Rt. Hon. Baroness Beverley Hughes
Deputy Mayor of Greater Manchester

Bringing together policymakers and campaigners to implement change

Gains' more recent work brought together networks of policymakers and campaigners, including GM4women2028, to produce an influential research-informed guide on how to get women’s voices into policymaking: Mind the Gap. According to Deputy Mayor, Beverley Hughes, Mind the Gap established "a strong foundation upon which our priorities for turbo-charging women and girls’ equality can flourish."

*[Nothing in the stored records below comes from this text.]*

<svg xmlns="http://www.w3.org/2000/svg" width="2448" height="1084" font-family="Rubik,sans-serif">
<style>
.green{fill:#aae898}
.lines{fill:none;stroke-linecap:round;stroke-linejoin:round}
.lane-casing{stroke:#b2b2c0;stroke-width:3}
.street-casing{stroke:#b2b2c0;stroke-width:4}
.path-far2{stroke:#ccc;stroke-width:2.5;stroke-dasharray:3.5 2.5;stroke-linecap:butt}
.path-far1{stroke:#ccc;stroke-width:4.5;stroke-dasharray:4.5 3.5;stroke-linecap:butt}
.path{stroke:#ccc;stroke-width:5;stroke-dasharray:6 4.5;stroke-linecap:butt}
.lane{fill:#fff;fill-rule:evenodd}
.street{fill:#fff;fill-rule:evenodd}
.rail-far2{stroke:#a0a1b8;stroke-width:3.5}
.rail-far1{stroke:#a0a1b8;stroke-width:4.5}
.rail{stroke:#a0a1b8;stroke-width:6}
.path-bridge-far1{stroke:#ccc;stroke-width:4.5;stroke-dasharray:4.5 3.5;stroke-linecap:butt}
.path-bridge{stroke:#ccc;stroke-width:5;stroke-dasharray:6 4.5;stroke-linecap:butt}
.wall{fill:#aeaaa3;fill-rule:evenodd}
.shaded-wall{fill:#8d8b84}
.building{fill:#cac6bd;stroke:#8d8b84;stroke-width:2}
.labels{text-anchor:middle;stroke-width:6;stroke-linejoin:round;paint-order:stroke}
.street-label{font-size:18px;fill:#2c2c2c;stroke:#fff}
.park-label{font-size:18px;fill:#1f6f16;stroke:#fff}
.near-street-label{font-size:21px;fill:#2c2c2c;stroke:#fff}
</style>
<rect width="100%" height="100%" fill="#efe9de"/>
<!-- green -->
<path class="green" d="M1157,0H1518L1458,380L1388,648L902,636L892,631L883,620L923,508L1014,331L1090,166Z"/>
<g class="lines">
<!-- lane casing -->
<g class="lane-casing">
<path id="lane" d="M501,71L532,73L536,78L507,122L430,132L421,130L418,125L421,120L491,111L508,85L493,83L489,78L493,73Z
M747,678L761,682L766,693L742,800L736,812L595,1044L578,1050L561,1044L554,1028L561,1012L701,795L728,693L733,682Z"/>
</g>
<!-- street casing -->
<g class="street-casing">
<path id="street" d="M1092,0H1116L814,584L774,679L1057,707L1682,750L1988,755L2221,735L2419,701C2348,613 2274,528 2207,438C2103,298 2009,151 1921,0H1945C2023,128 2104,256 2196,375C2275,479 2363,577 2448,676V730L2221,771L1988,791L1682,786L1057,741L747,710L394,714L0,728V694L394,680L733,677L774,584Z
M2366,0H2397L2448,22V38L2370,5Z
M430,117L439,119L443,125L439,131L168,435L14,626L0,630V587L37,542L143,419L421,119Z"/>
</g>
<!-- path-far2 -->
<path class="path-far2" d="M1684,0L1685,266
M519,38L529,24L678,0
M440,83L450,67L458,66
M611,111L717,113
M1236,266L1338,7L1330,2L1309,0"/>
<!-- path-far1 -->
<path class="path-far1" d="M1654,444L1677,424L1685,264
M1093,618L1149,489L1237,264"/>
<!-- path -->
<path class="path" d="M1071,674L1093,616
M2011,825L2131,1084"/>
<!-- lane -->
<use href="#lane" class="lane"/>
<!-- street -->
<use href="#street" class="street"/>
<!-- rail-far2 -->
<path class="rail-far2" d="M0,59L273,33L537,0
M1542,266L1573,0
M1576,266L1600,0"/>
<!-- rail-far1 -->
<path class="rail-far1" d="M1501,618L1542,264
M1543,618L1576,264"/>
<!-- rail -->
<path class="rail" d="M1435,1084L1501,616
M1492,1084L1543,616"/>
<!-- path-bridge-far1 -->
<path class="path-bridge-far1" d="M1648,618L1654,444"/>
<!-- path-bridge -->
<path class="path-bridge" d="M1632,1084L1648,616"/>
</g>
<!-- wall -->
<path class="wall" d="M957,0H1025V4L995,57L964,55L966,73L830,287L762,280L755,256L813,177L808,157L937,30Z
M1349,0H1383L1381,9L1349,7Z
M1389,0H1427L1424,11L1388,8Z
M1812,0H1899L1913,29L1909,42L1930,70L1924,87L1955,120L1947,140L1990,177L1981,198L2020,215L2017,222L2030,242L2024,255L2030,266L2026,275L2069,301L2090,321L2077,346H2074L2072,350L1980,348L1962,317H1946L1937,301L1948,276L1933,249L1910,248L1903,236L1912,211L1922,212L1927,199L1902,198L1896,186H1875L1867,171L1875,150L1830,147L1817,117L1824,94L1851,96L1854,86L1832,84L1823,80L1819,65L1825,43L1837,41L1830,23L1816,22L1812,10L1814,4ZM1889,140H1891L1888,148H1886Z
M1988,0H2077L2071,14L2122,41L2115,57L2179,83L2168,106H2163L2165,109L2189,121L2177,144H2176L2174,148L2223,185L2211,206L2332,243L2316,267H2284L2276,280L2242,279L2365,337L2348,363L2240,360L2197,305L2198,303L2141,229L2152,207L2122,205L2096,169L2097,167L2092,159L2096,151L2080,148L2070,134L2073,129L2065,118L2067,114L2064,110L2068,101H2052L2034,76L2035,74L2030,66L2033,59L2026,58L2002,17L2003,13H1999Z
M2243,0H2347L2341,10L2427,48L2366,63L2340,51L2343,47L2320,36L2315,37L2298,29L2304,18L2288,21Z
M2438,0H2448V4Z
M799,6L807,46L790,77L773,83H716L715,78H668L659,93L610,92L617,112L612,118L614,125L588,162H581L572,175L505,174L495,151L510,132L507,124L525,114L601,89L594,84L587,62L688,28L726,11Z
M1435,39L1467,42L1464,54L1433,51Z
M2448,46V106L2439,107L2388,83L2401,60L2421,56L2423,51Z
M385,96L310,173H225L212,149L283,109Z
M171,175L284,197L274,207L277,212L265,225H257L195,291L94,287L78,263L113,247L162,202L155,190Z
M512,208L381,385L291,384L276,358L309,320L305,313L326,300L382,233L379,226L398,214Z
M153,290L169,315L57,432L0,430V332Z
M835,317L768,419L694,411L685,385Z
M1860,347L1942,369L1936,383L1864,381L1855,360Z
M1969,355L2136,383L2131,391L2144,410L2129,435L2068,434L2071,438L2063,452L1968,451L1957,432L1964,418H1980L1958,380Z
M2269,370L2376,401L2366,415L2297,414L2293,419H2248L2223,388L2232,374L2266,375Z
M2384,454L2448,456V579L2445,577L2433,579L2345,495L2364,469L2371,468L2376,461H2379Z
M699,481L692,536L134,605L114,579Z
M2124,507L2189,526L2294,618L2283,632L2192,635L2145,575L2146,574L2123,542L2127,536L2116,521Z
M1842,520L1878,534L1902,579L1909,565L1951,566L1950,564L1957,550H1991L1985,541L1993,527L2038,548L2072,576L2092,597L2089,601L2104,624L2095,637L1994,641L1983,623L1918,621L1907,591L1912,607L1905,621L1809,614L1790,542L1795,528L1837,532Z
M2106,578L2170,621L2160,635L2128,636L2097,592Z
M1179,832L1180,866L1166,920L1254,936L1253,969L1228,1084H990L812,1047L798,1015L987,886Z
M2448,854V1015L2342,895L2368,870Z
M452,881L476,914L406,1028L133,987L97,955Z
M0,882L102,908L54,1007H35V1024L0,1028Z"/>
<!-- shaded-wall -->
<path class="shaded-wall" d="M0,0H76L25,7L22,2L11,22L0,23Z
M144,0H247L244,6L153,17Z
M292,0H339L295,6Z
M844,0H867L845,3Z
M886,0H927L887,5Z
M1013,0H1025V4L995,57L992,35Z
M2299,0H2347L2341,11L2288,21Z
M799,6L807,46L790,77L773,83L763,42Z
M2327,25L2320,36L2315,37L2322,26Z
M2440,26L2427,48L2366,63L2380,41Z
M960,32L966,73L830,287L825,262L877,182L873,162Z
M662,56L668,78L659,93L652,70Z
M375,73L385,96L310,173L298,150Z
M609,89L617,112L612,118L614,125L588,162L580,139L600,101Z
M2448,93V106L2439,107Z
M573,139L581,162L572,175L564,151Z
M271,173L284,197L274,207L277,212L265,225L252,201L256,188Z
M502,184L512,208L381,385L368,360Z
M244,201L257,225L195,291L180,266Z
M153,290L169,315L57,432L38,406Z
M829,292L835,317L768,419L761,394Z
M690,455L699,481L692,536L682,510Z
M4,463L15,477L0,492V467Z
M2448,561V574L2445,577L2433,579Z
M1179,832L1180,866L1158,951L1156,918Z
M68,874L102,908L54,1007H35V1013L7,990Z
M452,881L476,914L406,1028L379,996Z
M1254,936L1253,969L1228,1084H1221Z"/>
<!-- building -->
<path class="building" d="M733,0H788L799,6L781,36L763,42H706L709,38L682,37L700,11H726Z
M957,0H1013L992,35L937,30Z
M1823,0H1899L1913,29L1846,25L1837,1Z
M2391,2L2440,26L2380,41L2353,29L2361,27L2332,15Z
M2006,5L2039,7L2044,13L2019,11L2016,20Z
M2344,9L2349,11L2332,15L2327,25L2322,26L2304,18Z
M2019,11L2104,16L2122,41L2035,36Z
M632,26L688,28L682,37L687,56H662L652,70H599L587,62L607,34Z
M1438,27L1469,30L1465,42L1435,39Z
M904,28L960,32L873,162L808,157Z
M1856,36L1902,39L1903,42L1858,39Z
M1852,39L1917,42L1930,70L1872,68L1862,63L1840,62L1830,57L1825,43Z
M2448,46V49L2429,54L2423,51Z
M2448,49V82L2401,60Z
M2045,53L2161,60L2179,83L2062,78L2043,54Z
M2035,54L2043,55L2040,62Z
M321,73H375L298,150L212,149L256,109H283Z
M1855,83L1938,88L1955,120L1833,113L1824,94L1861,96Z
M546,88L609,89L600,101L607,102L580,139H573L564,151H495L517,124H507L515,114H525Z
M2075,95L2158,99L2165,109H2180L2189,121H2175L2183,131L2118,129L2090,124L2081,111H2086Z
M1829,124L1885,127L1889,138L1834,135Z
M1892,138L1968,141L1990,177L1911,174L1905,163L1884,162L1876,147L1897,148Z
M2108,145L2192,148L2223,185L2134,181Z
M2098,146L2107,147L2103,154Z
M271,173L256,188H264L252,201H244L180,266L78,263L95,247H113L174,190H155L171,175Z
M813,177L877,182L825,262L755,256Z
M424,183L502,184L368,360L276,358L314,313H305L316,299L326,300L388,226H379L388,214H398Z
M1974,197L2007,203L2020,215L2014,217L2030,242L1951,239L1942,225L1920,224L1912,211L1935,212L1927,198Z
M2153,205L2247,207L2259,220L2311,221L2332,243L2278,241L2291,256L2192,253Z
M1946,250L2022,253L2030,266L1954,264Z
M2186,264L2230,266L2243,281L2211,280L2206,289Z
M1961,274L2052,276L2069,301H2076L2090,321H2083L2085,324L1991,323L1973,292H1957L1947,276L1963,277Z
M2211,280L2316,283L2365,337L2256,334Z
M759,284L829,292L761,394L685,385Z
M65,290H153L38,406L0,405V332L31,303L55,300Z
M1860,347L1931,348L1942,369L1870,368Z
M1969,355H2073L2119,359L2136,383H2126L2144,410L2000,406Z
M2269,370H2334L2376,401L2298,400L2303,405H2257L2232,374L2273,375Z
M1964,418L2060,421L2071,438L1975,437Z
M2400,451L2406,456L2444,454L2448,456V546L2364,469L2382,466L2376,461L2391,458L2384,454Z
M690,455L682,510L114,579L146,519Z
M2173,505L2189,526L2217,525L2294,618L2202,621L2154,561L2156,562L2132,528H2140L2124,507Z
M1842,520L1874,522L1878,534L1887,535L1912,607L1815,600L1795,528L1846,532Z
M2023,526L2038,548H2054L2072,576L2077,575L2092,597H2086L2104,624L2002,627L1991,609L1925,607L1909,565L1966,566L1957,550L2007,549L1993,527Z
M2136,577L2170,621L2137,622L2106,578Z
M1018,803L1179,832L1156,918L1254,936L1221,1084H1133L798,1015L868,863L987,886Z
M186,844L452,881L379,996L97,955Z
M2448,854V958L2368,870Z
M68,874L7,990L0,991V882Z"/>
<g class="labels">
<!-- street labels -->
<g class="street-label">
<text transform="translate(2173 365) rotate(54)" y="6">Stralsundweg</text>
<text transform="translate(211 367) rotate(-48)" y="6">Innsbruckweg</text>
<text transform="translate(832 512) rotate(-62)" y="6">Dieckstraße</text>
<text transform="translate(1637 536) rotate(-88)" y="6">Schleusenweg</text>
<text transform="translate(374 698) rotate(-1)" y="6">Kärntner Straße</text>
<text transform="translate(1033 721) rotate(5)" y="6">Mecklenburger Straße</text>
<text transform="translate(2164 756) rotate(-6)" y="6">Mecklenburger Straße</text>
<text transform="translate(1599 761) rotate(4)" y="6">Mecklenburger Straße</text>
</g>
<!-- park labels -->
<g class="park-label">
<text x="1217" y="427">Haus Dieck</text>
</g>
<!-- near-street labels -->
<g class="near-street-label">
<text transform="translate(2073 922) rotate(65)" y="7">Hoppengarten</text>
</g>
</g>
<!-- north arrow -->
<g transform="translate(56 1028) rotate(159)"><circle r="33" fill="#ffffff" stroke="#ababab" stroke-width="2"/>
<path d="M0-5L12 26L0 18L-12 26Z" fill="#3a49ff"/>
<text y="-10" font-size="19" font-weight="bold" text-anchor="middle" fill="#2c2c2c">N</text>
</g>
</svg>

Additionally, interventions by Gains, including the publication On Gender, brought together an evidence base on gender inequalities in Greater Manchester. This supported the establishment of more permanent governance arrangements through a Women and Girls’ Equality Panel in the GMCA, of which Gains was selected to be a member in 2020. This panel ensures that gender equality is actively considered in all GMCA decisions.

Communicating the gendered impact of the COVID-19 pandemic

Gains was invited to present a research briefing on the implications of COVID-19, and its lockdowns, on women’s employment in Greater Manchester at the first panel meeting in February 2021. She was subsequently invited to chair the panel’s working group on education, skills and employment.

The group held several evidence sessions throughout 2021 and reported to the Greater Manchester Leaders Group in July with recommendations on how to mitigate the gendered impact of the pandemic and support post-COVID-19 recovery. These recommendations have since influenced the Greater Manchester strategy.

Findings and analyses were also presented as part of a Social Market Foundations webinar on Gender and Productivity in 2020 and submitted to the Housing, Communities and Local Government Select Committee as written evidence. In the Select Committee’s report, published 1 October 2021, they cited Gains’ findings on the importance of taking equalities duties seriously.